4 Mayıs 2024 Cumartesi

Özel sektör eğitim emekçilerini temsilen Edebali'nin işe iade davası görüldü

Özel Sektör Öğretmenleri Sendikası Genel Başkanı Eren Edebali, belirli süreli iş sözleşmesi nedeniyle özel sektörde çalışan eğitim emekçilerinin işe iade davası hakkı olmadığını ancak sendikanın tanıdığı bu hakkı tüm eğitim emekçileri için kullandığını kaydetti. Edebali, "Bu dava sadece benim davam değildir, yüz binlerce eğitim emekçisinin davasıdır. Davayı kazanacağız" dedi. 

Özel Sektör Öğretmenleri Sendikası'nın taban maaş hakkının geri gelmesi, belirli süreli iş sözleşmesinin kaldırılması, işe iade davasının tüm öğretmenlerin hakkı olması ve Öğretmenlik Meslek Kanunu'nun eğitime, bilime ve akla uygun şekilde tekrar düzenlenmesi için mücadelesi sürüyor.
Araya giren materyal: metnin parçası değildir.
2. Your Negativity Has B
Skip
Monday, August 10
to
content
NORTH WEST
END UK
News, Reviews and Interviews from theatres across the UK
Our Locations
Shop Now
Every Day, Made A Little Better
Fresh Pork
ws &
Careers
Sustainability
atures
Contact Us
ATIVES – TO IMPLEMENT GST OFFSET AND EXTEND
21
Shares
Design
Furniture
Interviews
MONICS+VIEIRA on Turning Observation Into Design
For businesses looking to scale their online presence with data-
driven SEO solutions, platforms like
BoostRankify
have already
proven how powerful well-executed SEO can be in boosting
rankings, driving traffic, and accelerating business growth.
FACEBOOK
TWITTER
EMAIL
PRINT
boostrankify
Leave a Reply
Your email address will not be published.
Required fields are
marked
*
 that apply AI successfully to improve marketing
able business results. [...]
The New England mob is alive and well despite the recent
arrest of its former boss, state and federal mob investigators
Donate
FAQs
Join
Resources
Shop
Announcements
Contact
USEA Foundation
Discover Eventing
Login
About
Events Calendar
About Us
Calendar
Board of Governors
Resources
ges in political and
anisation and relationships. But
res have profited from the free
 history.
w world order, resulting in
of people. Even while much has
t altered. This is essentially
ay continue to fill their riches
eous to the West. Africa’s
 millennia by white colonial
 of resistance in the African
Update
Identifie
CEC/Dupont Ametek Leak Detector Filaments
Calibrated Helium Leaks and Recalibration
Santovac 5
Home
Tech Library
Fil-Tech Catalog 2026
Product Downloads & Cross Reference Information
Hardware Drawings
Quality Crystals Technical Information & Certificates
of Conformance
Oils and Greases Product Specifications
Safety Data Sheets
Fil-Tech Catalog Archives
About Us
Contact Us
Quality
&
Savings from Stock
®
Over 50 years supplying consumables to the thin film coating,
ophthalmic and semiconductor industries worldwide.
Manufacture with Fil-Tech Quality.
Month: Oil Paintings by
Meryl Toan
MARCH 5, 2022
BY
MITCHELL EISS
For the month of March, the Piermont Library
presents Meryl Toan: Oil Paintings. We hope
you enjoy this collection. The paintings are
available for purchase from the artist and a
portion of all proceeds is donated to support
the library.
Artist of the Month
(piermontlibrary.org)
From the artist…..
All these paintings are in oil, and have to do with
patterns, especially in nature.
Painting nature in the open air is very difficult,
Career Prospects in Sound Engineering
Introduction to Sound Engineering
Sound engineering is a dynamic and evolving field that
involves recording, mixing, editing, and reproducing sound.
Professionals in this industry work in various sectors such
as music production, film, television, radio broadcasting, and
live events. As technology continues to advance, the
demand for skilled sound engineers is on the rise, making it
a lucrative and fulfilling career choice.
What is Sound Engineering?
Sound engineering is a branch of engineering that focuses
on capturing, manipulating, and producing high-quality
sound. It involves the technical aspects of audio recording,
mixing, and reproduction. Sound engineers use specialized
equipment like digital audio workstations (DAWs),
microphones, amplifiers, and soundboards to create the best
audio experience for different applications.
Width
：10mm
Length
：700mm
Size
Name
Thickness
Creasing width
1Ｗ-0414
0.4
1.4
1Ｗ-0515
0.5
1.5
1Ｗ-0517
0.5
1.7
Özel sektörde emek sömürüsüne maruz kalan, sefalet ücretine mahkum edilen, kölelik koşullarında çalışmaya zorlanan ve patronun keyfi şekilde işten atma saldırılarıyla karşı karşıya kalan eğitim emekçilerinin hakları için sokakta fiili meşru mücadele veren sendika aynı zamanda da hukuki açıdan da mücadele ediyor. 

Özel Sektör Öğretmenleri Sendikası Genel Başkanı Eren Edebali'nin İstanbul Adliyesi 11. İş Mahkemesi'nde işe iade davasının 2. duruşması görüldü. İfadesi alınmayan tanıkların dinlenmesi için duruşma 29 Mayıs Çarşamba gününe ertelendi. 

'ÖZEL SEKTÖR ÖĞRETMENLERİNİN İŞE İADE DAVASI HAKKI YOK'
Duruşmanın ardından Edebali, 1 Mayıs'ı Taksim'de kutlamak için birlikte çalışma yürüttükleri on mücadeleci sendikayla birlikte İstanbul Adliyesi önünde açıklama yaptı. Özel sektörde çalışan öğretmenlerin belirli süreli iş sözleşmesiyle çalışmalarından kaynaklı işe iade davası açma hakları olmadığını ancak kendisi sendika yöneticisi olduğu için tanınan hakkını kullandığını söyleyen Edebali, "Bu hakkı sadece kendim için değil sendikal örgütlenmenin sağladığı imkanlar doğrultusunda yüz binlerce öğretmen için kullandım" dedi. 

'ONLARIN SÖYLEDİKLERİ BİZİM HAYATIMIZDA KOCA BİR YALAN'
Patronların belirli süreli iş sözleşmesine dayanarak işten çıkarma saldırılarını sürdürdüğünü ve bu keyfi saldırıya karşı politik bir mücadele verdiklerinin altını çizen Edebali, "Bu mücadeleyi çok önemsiyoruz. Bir sendika yöneticisi ve aynı zamanda yüz binlerce eğitim emekçisinin çalışma hakkı elinden alınamaz" ifadelerini kullandı. Patronların karşılarına çıkıp mertçe davranmadıklarını bu sözleşmeye dayanarak yalana sarıldığını söyleyen Edebali, "Karşı tarafın avukatı dahil sanıkların söyledikleri şeyler hayatımızın içinde sadece koca bir yalandan ibaret. Söyledikleri on binlerce öğretmeni asgari ücretle çalıştıran düzenin, patronların ucuz iş gücüyle karlarına kar kattığı, zenginliklerini sağladığı düzeni ve aynı zamanda eğitim emekçisinin örgütüyle, sendikasıyla buluşmasının tam olarak nedenleri. Biz bu nedenleri ortadan kaldırmak için mücadele ediyoruz" ifadelerini kullandı. 

'BU DAVA YÜZ BİNLERCE EĞİTİM EMEKÇİSİNİN DAVASIDIR'
Taleplerinin çok net olduğunu kaydeden Edebali, "Taban maaş hakkı geri gelecek, belirli süreli iş sözleşmesi kaldırılacak, işe iade davası tüm öğretmenlerin hakkı olacak, Öğretmenlik Meslek Kanunu eğitime, bilime ve akla uygun şekilde tekrar düzenlenecek" diye hatırlattı. Edebali, son olarak şunları söyledi: "Biz tüm patronlara söylüyoruz karşımıza mert çıkın. Çıkmazsanız o perdeyi  kaldıracağız, sömürüyü tüm çıplaklığıyla ortaya çıkaracağız. Bu dava sadece benim davam değildir, yüz binlerce eğitim emekçisinin davasıdır. Davayı kazanacağız."